Unidentified Analyst
Okay, thank you very much.
Operator
Our next question on the line is from Andrew Weisel with Macquarie Capital. Andrew Weisel – Macquarie Capital Securities: Hi, thanks for taking my follow-up question. In the draft decision when talking about decoupling they said they are going to create a generic docket not only for electric but also for gas and water utilities. How does this impact the need for rate cases at your two gas electricity is given that so much of the focus there is about decoupling the usage core account and is your expectation that the electric and gas may have different decoupling mechanisms whereby electric will be fully decoupled, gas will only be decoupled on a per account basis? James P. Torgerson: I really don't know what's going to happen to this generic decoupling docket. We will see. They haven’t even issued it, I do expect that there would be difference in the decoupling as for electric we have a full revenue decoupling as you mentioned, for gas it would be on a per customer basis, it is what we propose and what is in the energy strategy and the legislation. So I think my guess is that trying to figure out how to implement it and any nuances that would go along with those but they haven't started the docking yet, they haven’t issued anything, so we don't – I don’t know what's going to happen, we have to wait and see them. Andrew Weisel – Macquarie Capital Securities: Okay, fair.
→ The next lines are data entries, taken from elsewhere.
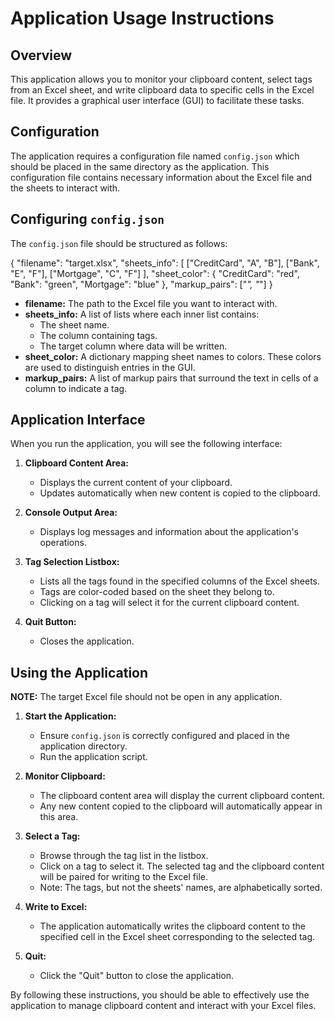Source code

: 
# Application Usage Instructions

## Overview
This application allows you to monitor your clipboard content, select tags from an Excel sheet, and write clipboard data to specific cells in the Excel file. It provides a graphical user interface (GUI) to facilitate these tasks.

## Configuration
The application requires a configuration file named `config.json` which should be placed in the same directory as the application. This configuration file contains necessary information about the Excel file and the sheets to interact with.

## Configuring `config.json`
The `config.json` file should be structured as follows:


{
    "filename": "target.xlsx",
    "sheets_info": [
        ["CreditCard", "A", "B"],
        ["Bank", "E", "F"],
        ["Mortgage", "C", "F"]
    ],
    "sheet_color": {
        "CreditCard": "red",
        "Bank": "green",
        "Mortgage": "blue"
    },
    "markup_pairs": ["*", "*"]
}


- **filename:** The path to the Excel file you want to interact with.
- **sheets_info:** A list of lists where each inner list contains:
  - The sheet name.
  - The column containing tags.
  - The target column where data will be written.
- **sheet_color:** A dictionary mapping sheet names to colors. These colors are used to distinguish entries in the GUI.
- **markup_pairs:** A list of markup pairs that surround the text in cells of a column to indicate a tag.

## Application Interface
When you run the application, you will see the following interface:

1. **Clipboard Content Area:**
   - Displays the current content of your clipboard.
   - Updates automatically when new content is copied to the clipboard.

2. **Console Output Area:**
   - Displays log messages and information about the application's operations.

3. **Tag Selection Listbox:**
   - Lists all the tags found in the specified columns of the Excel sheets.
   - Tags are color-coded based on the sheet they belong to.
   - Clicking on a tag will select it for the current clipboard content.

4. **Quit Button:**
   - Closes the application.

## Using the Application

**NOTE:** The target Excel file should not be open in any application.

1. **Start the Application:**
   - Ensure `config.json` is correctly configured and placed in the application directory.
   - Run the application script.

2. **Monitor Clipboard:**
   - The clipboard content area will display the current clipboard content.
   - Any new content copied to the clipboard will automatically appear in this area.

3. **Select a Tag:**
   - Browse through the tag list in the listbox.
   - Click on a tag to select it. The selected tag and the clipboard content will be paired for writing to the Excel file.
   - Note: The tags, but not the sheets' names, are alphabetically sorted.

4. **Write to Excel:**
   - The application automatically writes the clipboard content to the specified cell in the Excel sheet corresponding to the selected tag.

5. **Quit:**
   - Click the "Quit" button to close the application.

By following these instructions, you should be able to effectively use the application to manage clipboard content and interact with your Excel files.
James P. Torgerson: (Inaudible) it will be what we suggested… Andrew Weisel – Macquarie Capital Securities: Fair enough. Now if they do come out with something that would be accommodating to the de-coupling per account for gas, would that negate the need for a second gas rate case or would you also want after some of the CapEx factors that you mentioned? James P. Torgerson: Its depends on how I gets implemented, if they say that it automatically applies then that would probably in our minds are need to go for any future rate case for selling (inaudible), they maybe or well say its in the next rate case you filed and you need to implement it, we will have to see what it does, but year if we get implemented immediately and then that would mitigate any need for future rate cases. Andrew Weisel – Macquarie Capital Securities: Great thank you. James P. Torgerson: Perfect.
Operator
And next question on the line is for David Paz of Wolfe Research. Your line at live. David Paz – Wolfe Research: Hi, thanks for talking my follow-up question. Did I hear you correctly; will you update guidance soon after you get a final decision in the UI particularly if rates are effective this year? James P. Torgerson: If there was something that was material that would take us out of the ranges that are there. David Paz – Wolfe Research: In then temporarily Jim I think I heard you say what – March or April 2014 final decision in the FERC was that just your guess or is there some kind of schedule out there? James P. Torgerson: Yeah David I’m going back to the what schedule they had originally set out which was anticipating that FERC issue that their six months after all the brief were in from the judges initial decision, so if the briefs are contemplate in the pleadings and reply to the brief in the reply brief, I think goes to October 24th, so we have six months to that, you are probably looking on April of 2015, that’s how I came up with it. David Paz – Wolfe Research: Great thank you James P. Torgerson: Sure
Operator
(Operator Instructions) We have no questions at this time. James P. Torgerson: Okay, well thank you operator and thank you everyone for participating in our call. Appreciate your questions and if you have more please don’t hesitate to get a hold of us. And thank you again. Bye.
Operator
Thank you. This concludes today’s call. You may now disconnect your line.